Partiamo dalle seconde, le girlband. In realtà esistono da molti decenni (basti pensare alle Supremes, che non erano le prime del filone), ma quando le si nomina, a saltare all’orecchio sono sicuramente due nomi: Spice Girls e Destiny’s Child. Entrambe attive a cavallo tra la fine degli anni ’90 e l’inizio degli anni ’00, hanno letteralmente monopolizzato la loro fetta di mercato. Le loro canzoni sono diventate successi universali, che quindi non vedevano distinzioni di target per sesso o nazione. Chi non ha mai fatto un karaoke sulle note di Wannabe o Survivor? Ci sono stati altri tentativi di replicare il loro successo, nella stessa epoca (potremmo citare le Atomic Kitten, le All Saints, ma sicuramente gli esperimenti più riusciti sono le britanniche Girls Aloud e le statunitensi Pussycat Dolls), ma nessuno è stato mai in grado di eguagliarle.

E che dire delle boyband? Senza scomodare i Boyz II Men (peraltro ancora in attivo, dal 1991!), che non hanno mai spopolato in modo particolare fuori dagli Stati Uniti, in questa categoria fanno da padrone i Backstreet Boys e gli NSYNC. Sciolti nel 2002 entrambi, formatisi chi prima (BSB, 1993), chi dopo (NSYNC, 1995), si parla qui di un successo più targetizzato, avendo loro come principale pubblico le ragazze in età adolescenziale o precedenti.
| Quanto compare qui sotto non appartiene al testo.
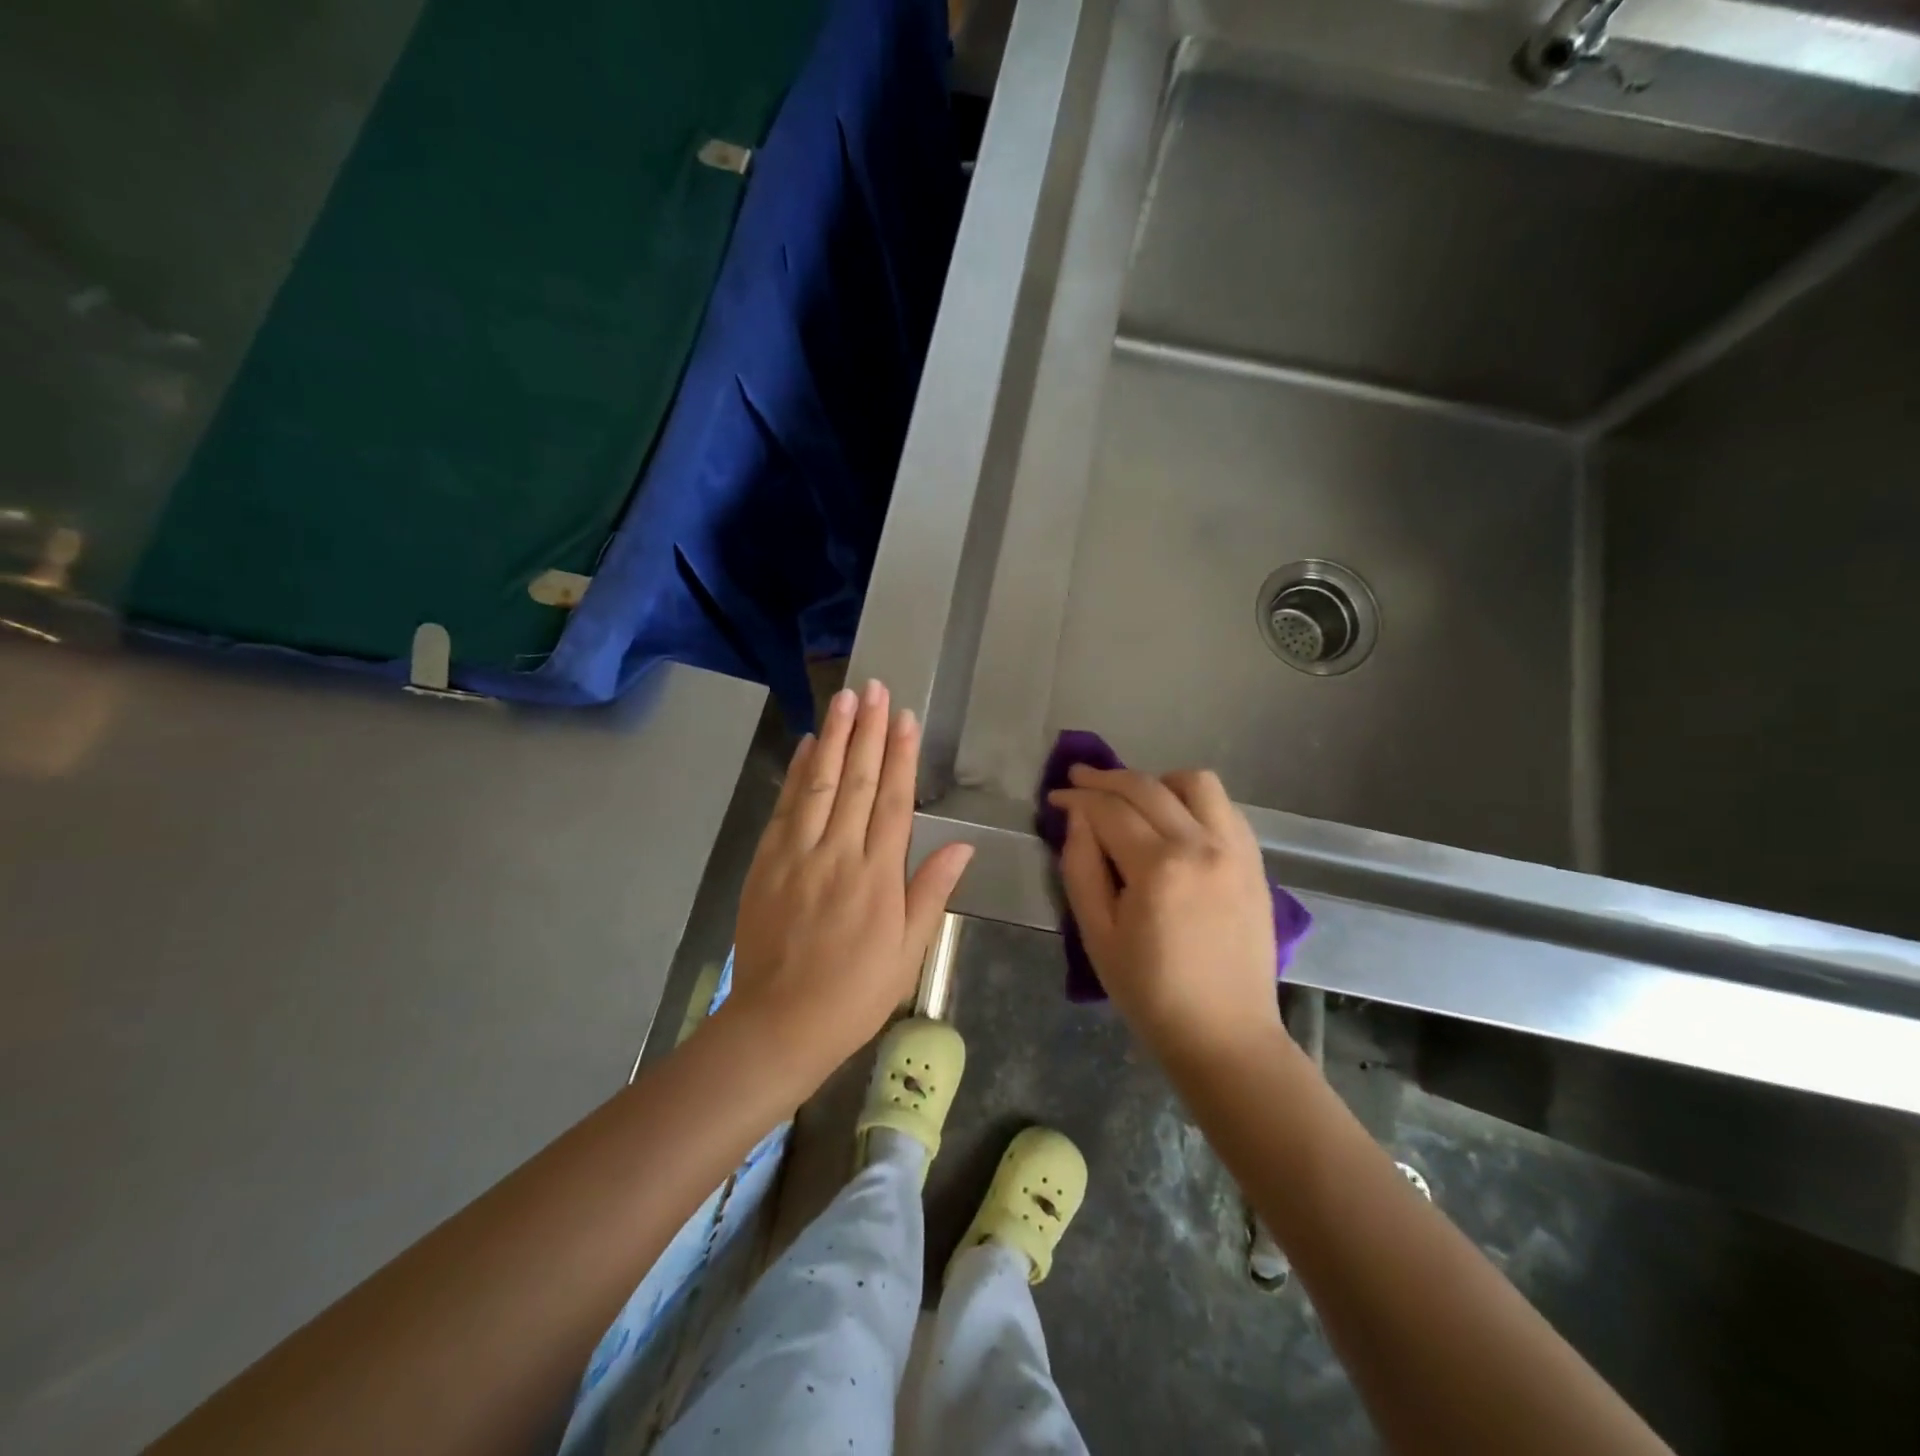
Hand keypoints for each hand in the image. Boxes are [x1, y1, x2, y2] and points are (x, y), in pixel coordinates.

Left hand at [726, 680, 973, 1090]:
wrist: (780, 1023)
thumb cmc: (856, 992)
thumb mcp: (908, 950)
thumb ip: (932, 892)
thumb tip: (964, 846)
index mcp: (878, 876)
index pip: (893, 801)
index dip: (900, 755)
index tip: (904, 717)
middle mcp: (838, 854)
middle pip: (855, 781)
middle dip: (867, 731)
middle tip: (873, 687)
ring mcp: (797, 855)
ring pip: (817, 784)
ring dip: (832, 737)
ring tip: (843, 698)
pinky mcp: (766, 862)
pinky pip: (784, 807)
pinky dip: (795, 772)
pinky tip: (804, 745)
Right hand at [1048, 766, 1279, 1061]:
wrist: (1226, 1035)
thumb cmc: (1150, 993)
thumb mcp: (1097, 935)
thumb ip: (1081, 868)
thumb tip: (1076, 818)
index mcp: (1158, 868)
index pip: (1109, 810)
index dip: (1077, 798)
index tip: (1056, 796)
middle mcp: (1201, 845)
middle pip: (1148, 787)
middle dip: (1107, 778)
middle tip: (1079, 779)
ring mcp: (1235, 850)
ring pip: (1197, 783)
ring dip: (1158, 781)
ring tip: (1135, 799)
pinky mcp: (1255, 862)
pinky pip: (1226, 808)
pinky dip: (1195, 801)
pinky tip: (1176, 820)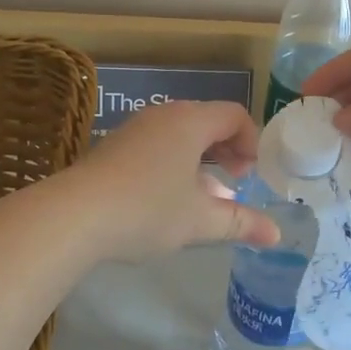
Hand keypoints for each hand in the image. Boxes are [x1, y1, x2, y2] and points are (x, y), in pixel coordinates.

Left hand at [67, 99, 280, 260]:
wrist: (74, 216)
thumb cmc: (147, 210)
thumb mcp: (199, 220)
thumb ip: (241, 223)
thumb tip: (276, 235)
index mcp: (189, 122)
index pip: (234, 114)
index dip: (251, 141)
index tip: (252, 173)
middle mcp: (163, 116)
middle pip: (207, 120)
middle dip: (227, 149)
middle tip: (236, 179)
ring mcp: (134, 129)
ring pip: (179, 134)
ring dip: (200, 159)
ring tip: (205, 194)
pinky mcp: (113, 147)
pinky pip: (156, 144)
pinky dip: (174, 163)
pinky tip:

E ciò ha avuto un impatto non indifferente sulle vendite, visto che le tre boyband più di successo della storia (BIGBANG, Backstreet Boys e Jackson 5) hanno venduto molto più rispetto alle loro compagini femminili.

Ma dopo questo rapido excursus dei gruppi occidentali degli ultimi vent’anni, arriviamo alla domanda presente qui fin dal titolo: c’è spazio nel mercato discografico attuale per le boyband e le girlband? Se infatti fino ai primi anni 2000 si parlava ancora dei gruppi citati in quest’articolo, si è registrato un periodo di sei-sette anni (dal 2003 al 2010 circa) di quasi vuoto musicale. Nel 2010, però, a irrompere nel mercato musicale sono stati gli One Direction, figli illegittimi di X Factor, 20 milioni di copie vendute in 6 anni di carriera per 5 corrispondenti album. E da quel momento, il ciclo sembra essersi ristabilito: il 2011 è stato l’anno di formazione delle Little Mix (loro però vincitrici di X Factor), che dopo quattro album sembrano star incontrando il favore del pubblico, e nel 2012 sono nate le Fifth Harmony, unico esperimento di successo della versione statunitense, passate agli onori della cronaca giusto quest’anno per l’abbandono di una delle sue componenti (Camila Cabello).

In conclusione, i fasti degli anni ’90 sembrano essere ormai andati, visto e considerato anche il crollo graduale del mercato discografico dell’ultimo ventennio; tuttavia, potremmo star assistendo a un nuovo periodo d’oro per i gruppi mono-genere, visti i nuovi arrivi sul mercato di formazioni latino-americane (CNCO) o asiatiche (BIGBANG, già al top delle boyband più di successo della storia).